Nvidia has introduced the "Hopper" graphics chip architecture, which is tailored for use in data centers. Hopper is said to be particularly suitable for calculating neural networks, for high-performance computing (HPC) and for real-time voice data processing. Compared to the previous "Ampere" architecture, Hopper provides significantly more computing power and brings new functions that aim, among other things, at data security. The first chips should be available in the third quarter of 2022 – Nvidia negotiates prices with data center operators.
Nvidia has the H100 chip, which consists of 80 billion transistors, manufactured by the Taiwanese contract manufacturer TSMC – with 4 nm structures (process N4). For comparison: The ampere, also manufactured by TSCM, consists of 54 billion transistors (7 nm). Thanks to the finer manufacturing process, Nvidia was able to increase the packing density of hoppers. In terms of raw speed, the H100 is said to be between three times (FP16, FP64, TF32) and six times (FP8) as fast as an A100.
More memory and higher power consumption
The PCIe version of the H100 consumes 350 watts.
The H100 is the first HPC GPU to use the HBM3 stack memory – and thus achieves a total data transfer rate of 3 TB per second (A100: 1.6 TB/s). Compared to the Ampere A100, Nvidia has doubled the memory expansion to a total of 80 GB. The data transfer rate of the PCIe connection has also been doubled: PCIe 5.0 achieves around 4 GB/s instead of just under 2 GB/s per data line like PCIe 4.0 – currently also a GPU unique selling point from Hopper.
According to the specifications, the power consumption has increased significantly: while the A100, as the SXM version for servers, gets by with 400 watts, Nvidia specifies a whopping 700 watts for the H100-SXM – i.e. 75 percent more. A version in the form of a PCIe plug-in card (add-in card, AIC) is also to come, which is said to absorb up to 350 watts of electrical energy.
Hopper is the first HPC GPU with HBM3 stack memory. It should achieve a transfer rate of 3 TByte/s.
Accelerate real-time speech processing
Through the "Transformer Engine", Hopper is said to be particularly effective in real-time processing and translation of natural language via the popular Transformer deep learning model developed by Google. To ensure both performance and accuracy, Nvidia dynamically combines 8- and 16-bit data formats. The Transformer does not use a recurrent approach like most machine translation systems, but processes all words in parallel and also includes the context of words that are further away within the sequence via a special mechanism – and can be parallelized accordingly.

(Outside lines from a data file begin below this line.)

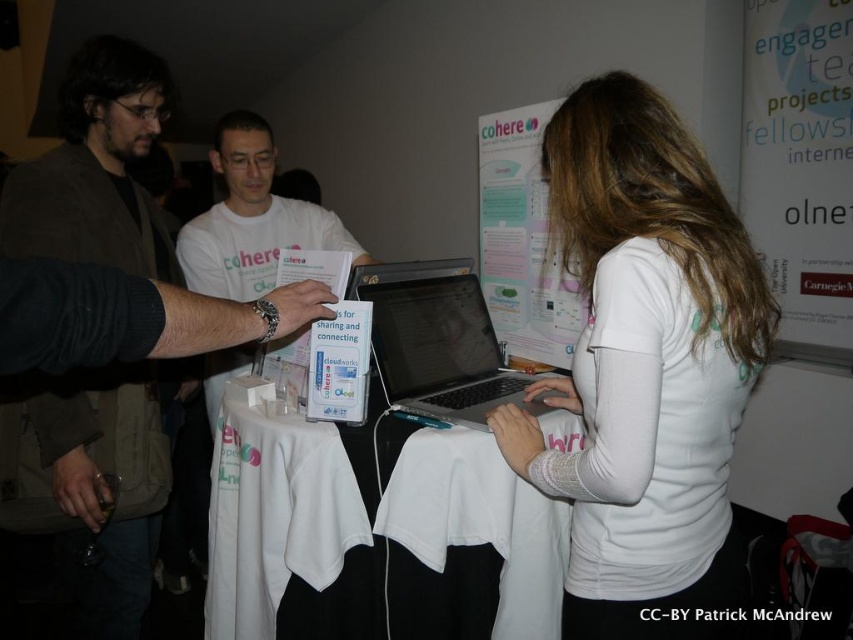
Between white cloth-covered table at center and white matte t-shirt at center, which one appears on the left side from the viewer's perspective?

white matte t-shirt at center

Who is more distant from viewer, (360,580) or (241,362)?

Point (241,362)

Locate an element on the screen. The image size is (853, 640). white cloth-covered table at center is located at coordinates (376, 532).

Which of these two, white matte shirt at center or matte black laptop at left, stands shorter?

Standing shorter between the two is white matte shirt at center.

Who is more distant from viewer, (x=662, y=241) or (x=33, y=499)?

The point (x=33, y=499) is behind.

Locate an element on the screen. Image resolution: width=853 pixels, height=640 pixels. white matte shirt at center is located at coordinates point(646,369).

Is white matte shirt at center positioned behind white paper at upper right?

No, white matte shirt at center is closer to the viewer.

Does white matte shirt at center have a larger size compared to white paper at upper right?

Yes, white matte shirt at center is bigger than white paper at upper right.

Is point (694, 548) closer to viewer compared to point (834, 28)?

Yes, it is in front of point (834, 28).

Find the location of a particular element. The image size is (853, 640). white matte shirt at center is located at coordinates (646, 369).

Nvidia wants to guarantee the security of the data processed in real time via special Confidential Computing functions, a combination of hardware and software (secured VM). This should also work separately for individual user instances – H100 allows up to seven cloud tenants per H100 GPU via Secure Multi-Instance, each of which should correspond to a T4 GPU. A100 also allowed seven instances per GPU. Various H100 chips can communicate with each other at 900 GB/s via NVLink 4.0 – an increase of 50 percent compared to the A100.
DGX H100 with eight hopper cards
Render image of the hopper system DGX H100.

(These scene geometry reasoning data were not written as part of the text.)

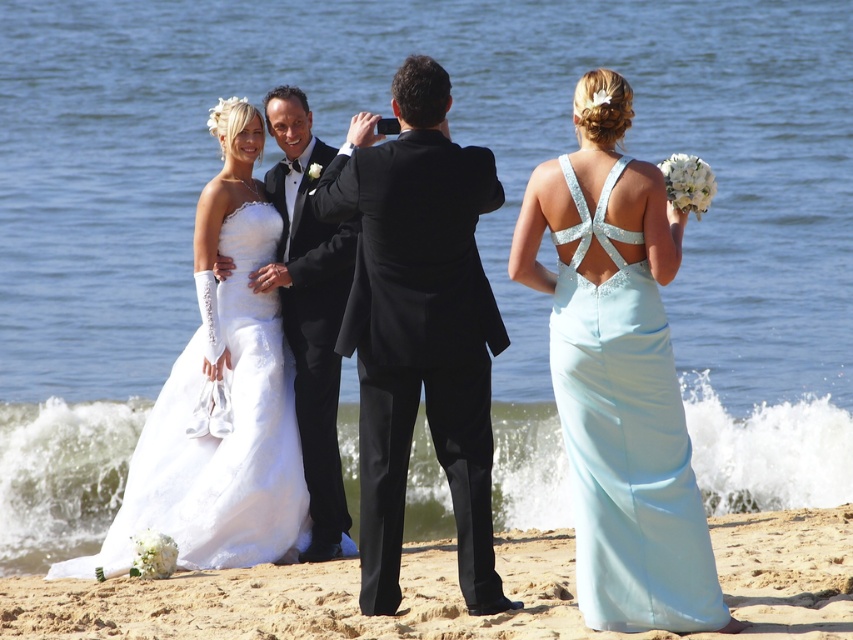
Is light blue satin dress at right taller than black satin tuxedo at center?

Yes, light blue satin dress at right is taller than black satin tuxedo at center.

The width and height of the screenshot is (853, 640). In order to click on light blue satin dress at right in this screenshot , I will do `click(619, 374)`.

Is point (560, 170) behind point (311, 294)?

No.

I want to click on light blue satin dress at right, so click(x=619, y=374).

Who is higher up, light blue satin dress at right or sandy beach at lower center?

light blue satin dress at right

Who is more forward, (x=656, y=371) or (x=148, y=600)?

Point (x=656, y=371) is in front.

This screenshot has width=853, height=640. In order to click on light blue satin dress at right in this screenshot , I will do (619, 374).

Can you confirm if sandy beach at lower center is taller than black satin tuxedo at center?

Incorrect, sandy beach at lower center's height is not larger of black satin tuxedo at center's.

Consider the image. Between sandy beach at lower center and black satin tuxedo at center, which one is positioned lower?

sandy beach at lower center is below.

At what (x,y) coordinates should I click in order to perform the action: click on sandy beach at lower center. Please return your answer as a coordinate pair (x, y). Looking at the image, I should click on [309, 600].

Nvidia announced the DGX H100 as the first hopper system. It contains eight H100 cards, which are said to achieve a processing power of 32 tensor petaflops in AI calculations (FP16) and 0.5 PFlops in FP64 calculations – a six-fold and three-fold increase, respectively, compared to the DGX A100. In addition, Nvidia presented the DGX SuperPOD server system with 32 DGX H100, but Nvidia did not announce prices or concrete availability dates for these systems.
According to Nvidia, the cloud service providers Alibaba Cloud, Amazon Web Services, Baidu AI Cloud, Google Cloud, Microsoft Azure, Oracle Cloud and Tencent Cloud want to offer instances based on H100. In the future, servers with H100 accelerators will come from Atos, Boxx Technologies, Cisco, Dell, Fujitsu, Gigabyte, H3C Hewlett Packard Enterprise, Inspur, Lenovo, Nettrix and Supermicro, among others.